■ Texte du document

Le 30 janvier 1947, la Chambre a résolu que Fred Rose (Cartier), qui avait été reconnu coupable de violation de la Loi sur les serments officiels et avait été condamné à une peine d’emprisonnement de six ans, était de ce fait devenu inapte à siéger ou à voter à la Chambre. La motion ordonnait également à la présidence de demander au directeur général des élections d’émettre un nouveau bref d’élection pour combler cette vacance. Même s’il n’était pas explicitement fait mention de l’expulsion dans la motion, la Chambre a déclaré son siège vacant [225] .

La règlement des affaires internes de la chambre

Le droit exclusif de la Chambre des communes de réglementer ses affaires internes s’entend principalement de son droit d’être maître du programme de ses travaux et du déroulement de ses délibérations [226] . Par exemple, les tribunaux ou d’autres institutions ne peuvent s’ingérer dans les affaires des Communes [227] , même quand il peut être dans l’intérêt de la justice que les affaires en instance devant les tribunaux ne fassent pas l’objet de discussions susceptibles d’en influencer l’issue. La Chambre des communes n’est pas tenue de s’abstenir de débattre d’affaires en instance devant les tribunaux de manière à servir les intérêts de la justice. Bien qu’il soit d’usage que les parlementaires fassent preuve de prudence à cet égard par respect pour les tribunaux, ils n’y sont pas légalement tenus. La raison en est qu’il est parfois tout aussi important dans l’intérêt public de débattre publiquement de questions dont sont saisis les tribunaux [228] . D’ailleurs, il n’est pas rare que l’adoption d’une loi par le Parlement vise effectivement à influencer l’issue d’affaires en instance devant les tribunaux.

■ Travail à faire
• 1. Recopiez fidèlement le passage du texte sur la Chambre des communes qui commence par « Le 30 janvier » et se poursuit jusqu’à « son siège vacant [225] . ».
• 2. D’après le texte sur la Chambre des communes, à quelle peine d’emprisonnement Fred Rose avait-il été condamné ?
• 3. Indiquez si chacune des affirmations suivantes est conforme au texte sur la Chambre des communes. Répondez par oui ou par non, puis citez tels quels les mots du texte qui tranchent la question.
(a) La motion du 30 janvier 1947 mentionnait explicitement l’expulsion de Fred Rose.
(b) Les parlementaires sont légalement tenus de s’abstenir de débattre d’affaires en instance devant les tribunaux.
(c) La motion ordonnait à la présidence de demander l’émission d’un nouveau bref d’élection.

■ Matériel
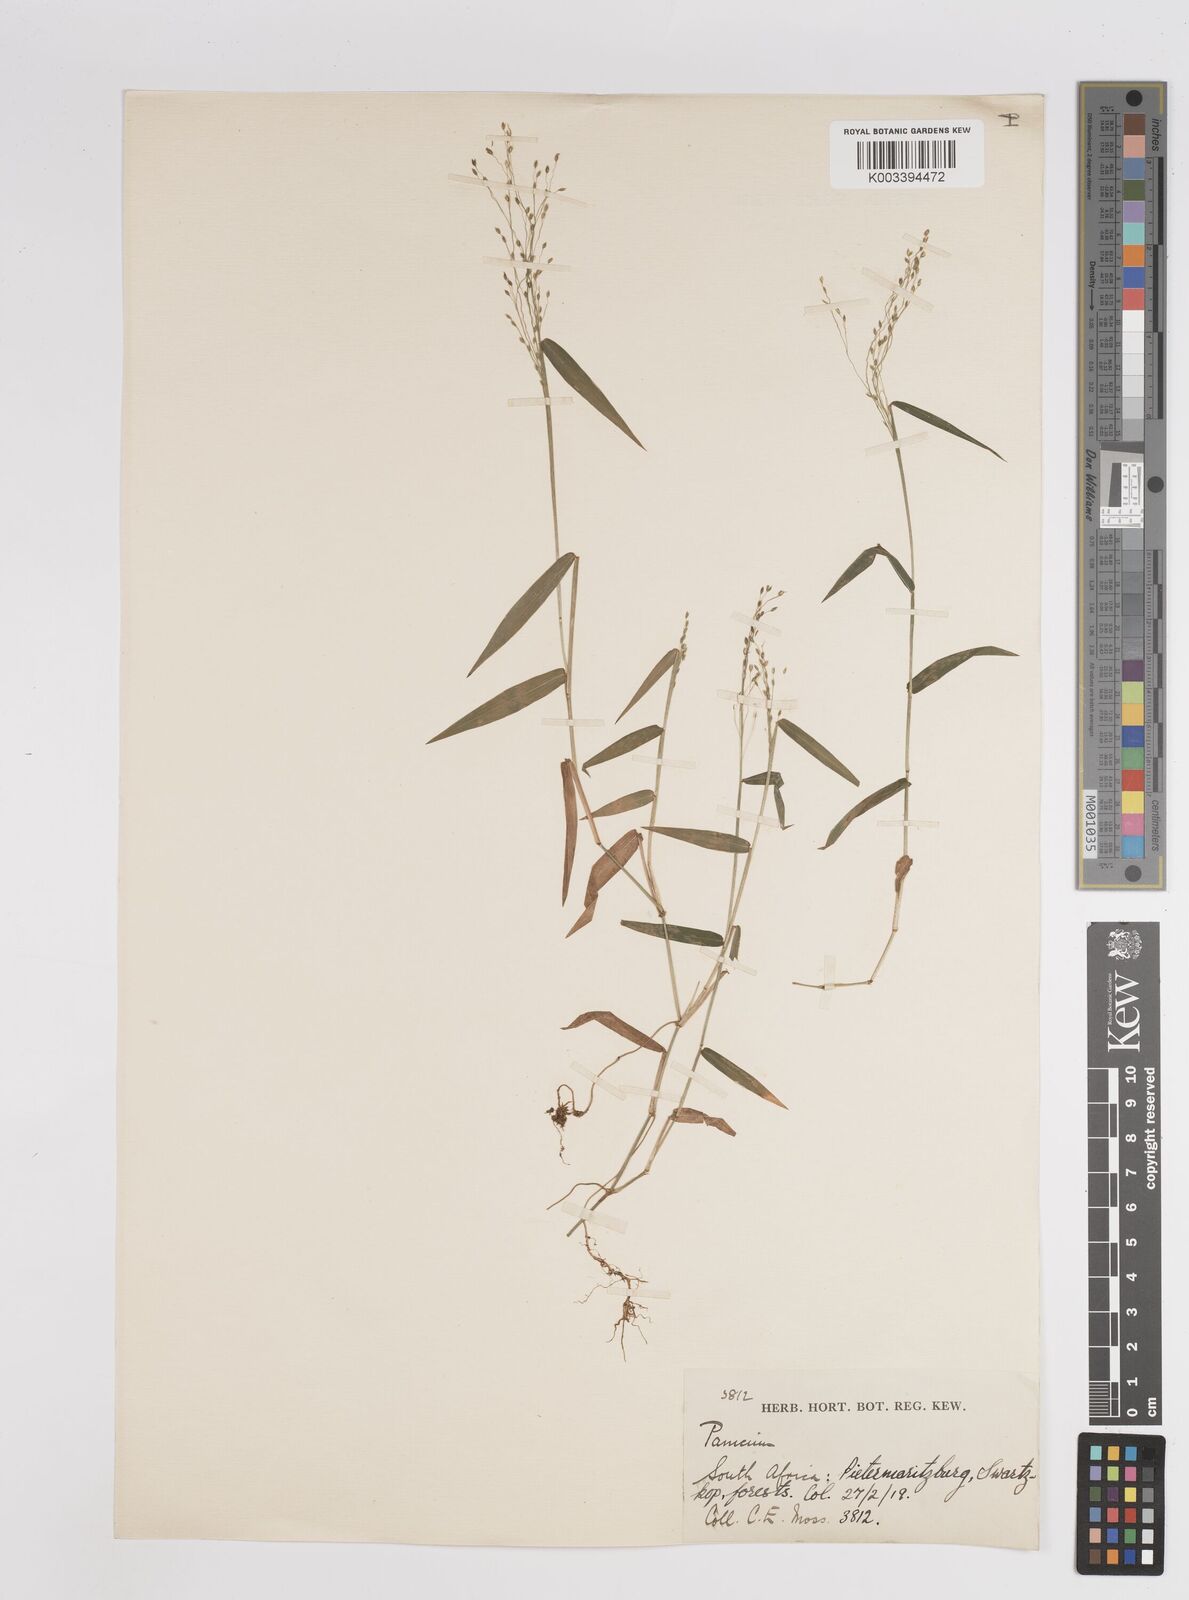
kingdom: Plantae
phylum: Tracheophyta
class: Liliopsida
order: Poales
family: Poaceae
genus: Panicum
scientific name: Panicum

■ Résultats par tâche
• 1.
Le 30 janvier 1947, la Chambre a résolu que Fred Rose (Cartier), qui avait été reconnu coupable de violation de la Loi sur les serments officiels et avait été condamné à une peine d’emprisonnement de six ans, était de ce fait devenu inapte à siéger ou à voter à la Chambre. La motion ordonnait également à la présidence de demander au directeur général des élections d’émettre un nouveau bref d’élection pour combler cette vacance. Même s’il n’était pas explicitement fait mention de l’expulsion dans la motion, la Chambre a déclaré son siège vacant [225] .

• 2. À une peine d’emprisonnement de six ans.

• 3.
(a) Non : « Même s’il n’était pas explicitement fait mention de l’expulsion dans la motion »
(b) Non : « ils n’y sont pas légalement tenus »
(c) Oui : « La motion ordonnait également à la présidence de demander au directeur général des élections d’émettre un nouveau bref d’élection pour combler cette vacance. »